BEGIN WORKING DATA

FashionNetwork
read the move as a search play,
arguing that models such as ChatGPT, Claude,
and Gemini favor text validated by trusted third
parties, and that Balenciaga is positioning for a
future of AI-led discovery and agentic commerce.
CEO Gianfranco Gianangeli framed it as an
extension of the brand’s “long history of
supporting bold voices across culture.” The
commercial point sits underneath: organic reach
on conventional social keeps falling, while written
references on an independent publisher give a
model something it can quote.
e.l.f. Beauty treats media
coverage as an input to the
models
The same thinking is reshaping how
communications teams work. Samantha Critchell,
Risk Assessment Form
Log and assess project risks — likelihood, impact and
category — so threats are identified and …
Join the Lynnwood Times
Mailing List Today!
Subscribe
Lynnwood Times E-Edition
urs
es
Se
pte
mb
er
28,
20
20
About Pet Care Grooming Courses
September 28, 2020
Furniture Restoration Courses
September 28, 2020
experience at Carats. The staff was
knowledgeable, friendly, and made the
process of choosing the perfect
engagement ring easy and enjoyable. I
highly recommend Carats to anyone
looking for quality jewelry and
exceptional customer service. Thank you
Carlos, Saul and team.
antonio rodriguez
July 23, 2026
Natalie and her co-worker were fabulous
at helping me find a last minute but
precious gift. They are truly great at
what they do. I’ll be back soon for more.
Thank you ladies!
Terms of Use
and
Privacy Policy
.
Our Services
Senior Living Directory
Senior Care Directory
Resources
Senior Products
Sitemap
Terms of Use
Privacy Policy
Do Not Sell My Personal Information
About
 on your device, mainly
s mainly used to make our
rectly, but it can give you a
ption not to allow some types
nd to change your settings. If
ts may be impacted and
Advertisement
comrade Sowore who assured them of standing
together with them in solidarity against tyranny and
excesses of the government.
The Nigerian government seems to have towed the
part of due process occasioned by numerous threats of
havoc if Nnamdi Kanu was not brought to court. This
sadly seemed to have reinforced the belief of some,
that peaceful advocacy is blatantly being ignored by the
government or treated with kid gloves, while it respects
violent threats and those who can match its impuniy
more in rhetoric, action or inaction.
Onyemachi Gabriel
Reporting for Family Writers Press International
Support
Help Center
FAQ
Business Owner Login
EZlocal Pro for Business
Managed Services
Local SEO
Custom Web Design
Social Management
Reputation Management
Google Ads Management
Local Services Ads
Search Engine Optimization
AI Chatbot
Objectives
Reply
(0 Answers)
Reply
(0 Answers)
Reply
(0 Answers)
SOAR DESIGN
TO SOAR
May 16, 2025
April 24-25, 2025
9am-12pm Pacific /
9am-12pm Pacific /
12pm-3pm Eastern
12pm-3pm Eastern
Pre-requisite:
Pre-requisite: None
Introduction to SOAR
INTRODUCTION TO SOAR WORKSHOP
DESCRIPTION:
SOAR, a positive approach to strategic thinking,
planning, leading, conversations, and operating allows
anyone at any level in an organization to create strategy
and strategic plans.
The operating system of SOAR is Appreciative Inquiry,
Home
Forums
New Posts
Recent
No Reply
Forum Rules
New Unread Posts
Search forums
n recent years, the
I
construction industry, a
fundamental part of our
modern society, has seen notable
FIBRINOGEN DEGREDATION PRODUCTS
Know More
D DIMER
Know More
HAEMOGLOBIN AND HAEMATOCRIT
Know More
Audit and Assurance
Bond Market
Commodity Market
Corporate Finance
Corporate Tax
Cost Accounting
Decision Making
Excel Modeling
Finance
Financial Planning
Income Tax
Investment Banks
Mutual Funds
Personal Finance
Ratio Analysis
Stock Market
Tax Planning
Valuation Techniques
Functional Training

END WORKING DATA
BEGIN WORKING DATA

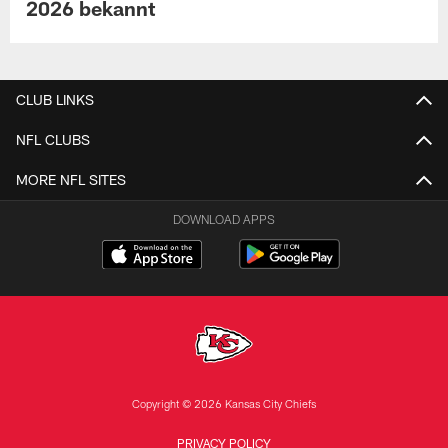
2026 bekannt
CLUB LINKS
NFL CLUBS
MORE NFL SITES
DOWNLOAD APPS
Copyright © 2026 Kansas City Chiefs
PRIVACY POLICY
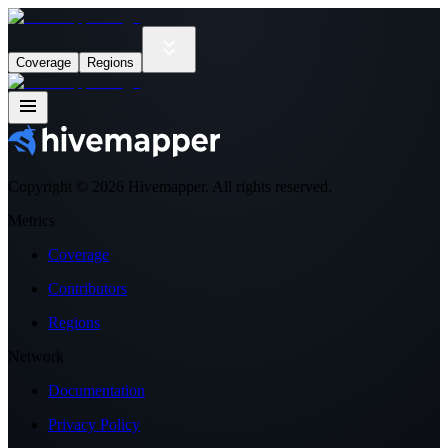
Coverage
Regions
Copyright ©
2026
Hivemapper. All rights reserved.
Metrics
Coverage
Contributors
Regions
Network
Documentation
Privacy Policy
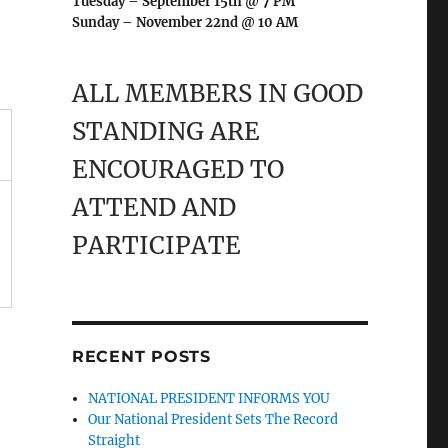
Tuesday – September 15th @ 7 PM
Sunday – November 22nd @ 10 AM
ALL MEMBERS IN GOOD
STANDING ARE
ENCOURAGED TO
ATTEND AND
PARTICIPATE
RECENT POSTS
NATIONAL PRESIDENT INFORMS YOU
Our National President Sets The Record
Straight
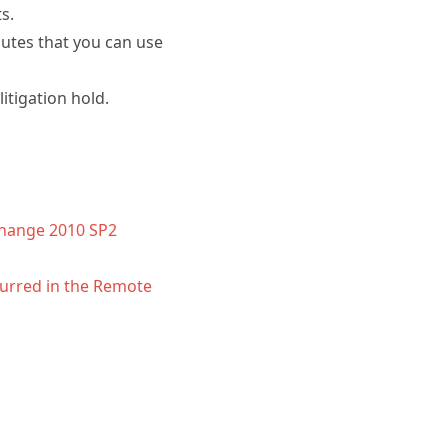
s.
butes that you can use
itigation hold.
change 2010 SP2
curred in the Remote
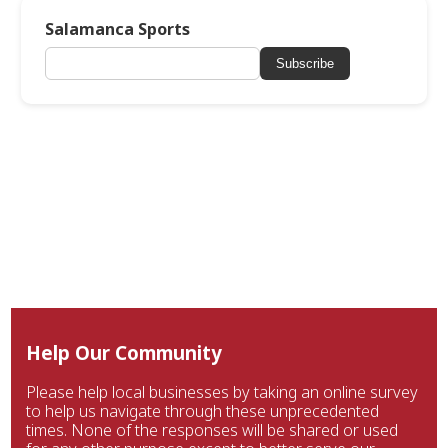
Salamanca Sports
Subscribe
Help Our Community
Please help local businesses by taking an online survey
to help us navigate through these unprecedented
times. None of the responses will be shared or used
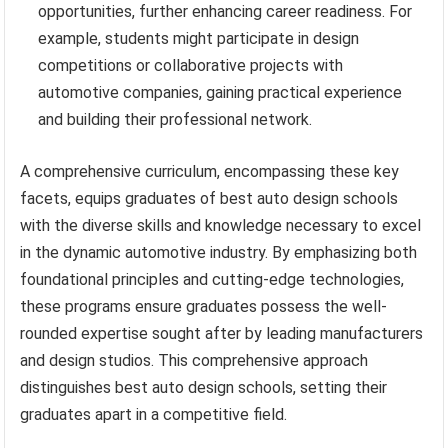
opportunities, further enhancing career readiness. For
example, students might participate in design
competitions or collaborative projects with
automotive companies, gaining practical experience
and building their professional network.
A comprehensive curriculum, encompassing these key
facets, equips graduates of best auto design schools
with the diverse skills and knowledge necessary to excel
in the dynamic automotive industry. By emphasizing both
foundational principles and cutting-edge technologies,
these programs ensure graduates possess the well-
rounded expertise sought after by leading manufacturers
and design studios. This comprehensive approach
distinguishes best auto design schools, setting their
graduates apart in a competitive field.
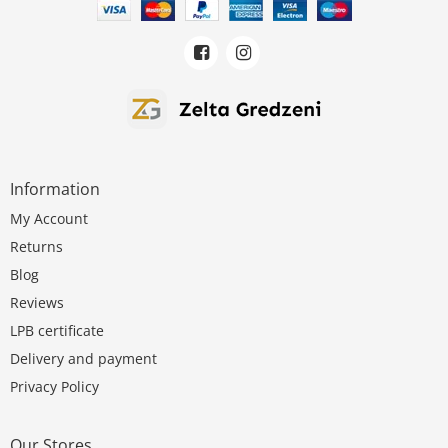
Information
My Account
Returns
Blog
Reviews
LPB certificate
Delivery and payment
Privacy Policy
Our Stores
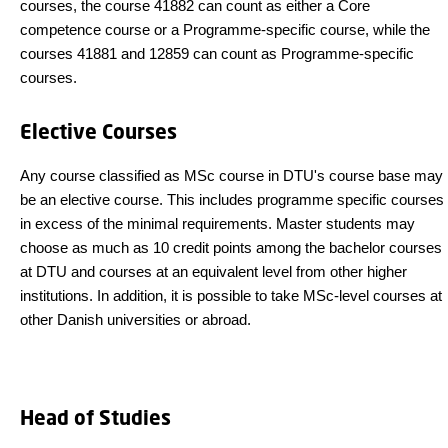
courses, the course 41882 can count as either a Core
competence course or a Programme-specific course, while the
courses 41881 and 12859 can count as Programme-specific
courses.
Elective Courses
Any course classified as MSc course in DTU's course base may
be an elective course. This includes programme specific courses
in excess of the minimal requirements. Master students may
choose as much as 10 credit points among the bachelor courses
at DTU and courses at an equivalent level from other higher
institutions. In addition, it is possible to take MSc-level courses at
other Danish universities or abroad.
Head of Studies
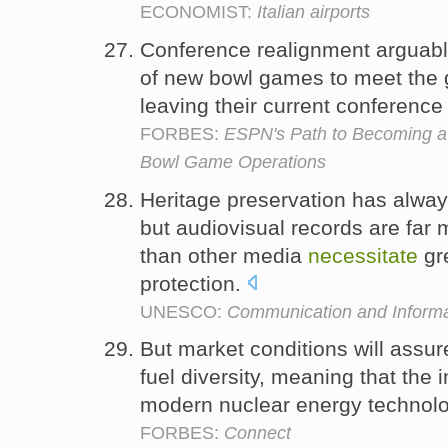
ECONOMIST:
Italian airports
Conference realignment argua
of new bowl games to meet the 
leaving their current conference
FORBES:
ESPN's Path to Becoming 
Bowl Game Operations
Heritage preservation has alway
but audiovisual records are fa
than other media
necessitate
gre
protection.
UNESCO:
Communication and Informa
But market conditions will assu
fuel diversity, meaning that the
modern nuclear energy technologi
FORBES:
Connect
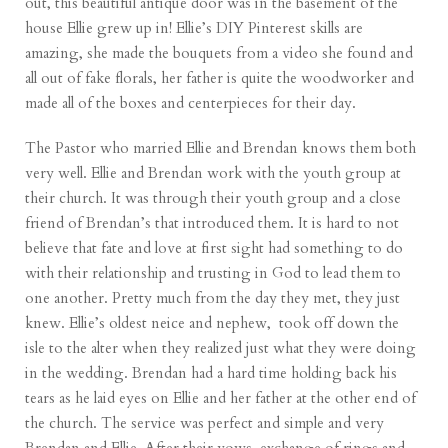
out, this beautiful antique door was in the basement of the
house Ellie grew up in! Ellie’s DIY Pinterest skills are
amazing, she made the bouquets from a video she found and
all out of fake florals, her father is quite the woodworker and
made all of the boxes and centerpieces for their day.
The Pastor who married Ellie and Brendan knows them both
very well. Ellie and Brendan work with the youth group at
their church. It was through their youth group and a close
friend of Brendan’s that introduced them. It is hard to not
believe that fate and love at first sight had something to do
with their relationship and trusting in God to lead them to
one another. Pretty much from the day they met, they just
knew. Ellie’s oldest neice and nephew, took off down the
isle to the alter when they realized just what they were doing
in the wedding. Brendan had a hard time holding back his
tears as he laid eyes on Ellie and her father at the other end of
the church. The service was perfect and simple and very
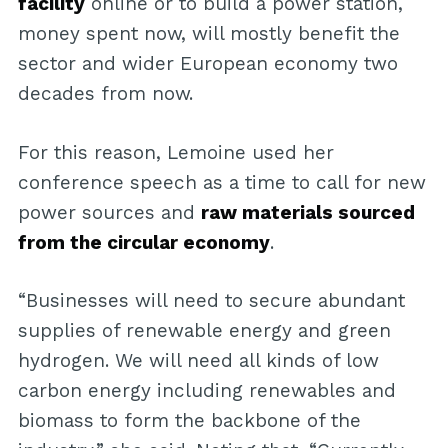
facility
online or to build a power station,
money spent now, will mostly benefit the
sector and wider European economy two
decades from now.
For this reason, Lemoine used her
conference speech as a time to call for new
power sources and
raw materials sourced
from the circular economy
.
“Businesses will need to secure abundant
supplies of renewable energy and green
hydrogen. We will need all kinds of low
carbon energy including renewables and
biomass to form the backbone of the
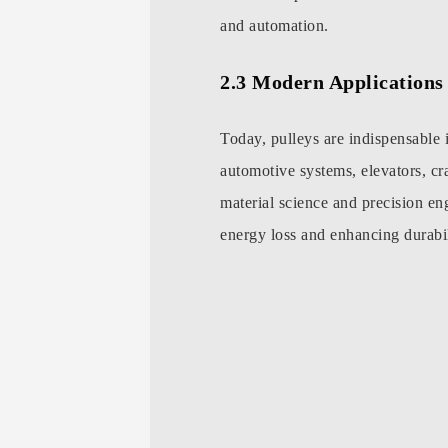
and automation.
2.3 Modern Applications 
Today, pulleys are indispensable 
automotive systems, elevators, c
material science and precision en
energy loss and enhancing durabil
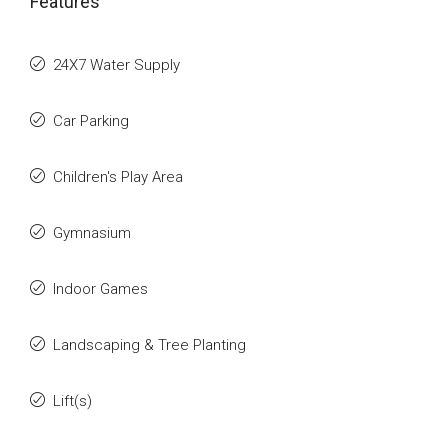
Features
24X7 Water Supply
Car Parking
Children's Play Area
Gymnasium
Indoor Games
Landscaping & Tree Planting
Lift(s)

END WORKING DATA

All that is wanted is the stretch of lines above from the one containing "excesses of the government." through the one containing "Local Services Ads", duplicated exactly.

▸ RESULT OF THE EXERCISE
excesses of the government.
The Nigerian government seems to have towed the
part of due process occasioned by numerous threats of
havoc if Nnamdi Kanu was not brought to court. This
sadly seemed to have reinforced the belief of some,
that peaceful advocacy is blatantly being ignored by the
government or treated with kid gloves, while it respects
violent threats and those who can match its impuniy
more in rhetoric, action or inaction.
Onyemachi Gabriel
Reporting for Family Writers Press International
Support
Help Center
FAQ
Business Owner Login
EZlocal Pro for Business
Managed Services
Local SEO
Custom Web Design
Social Management
Reputation Management
Google Ads Management
Local Services Ads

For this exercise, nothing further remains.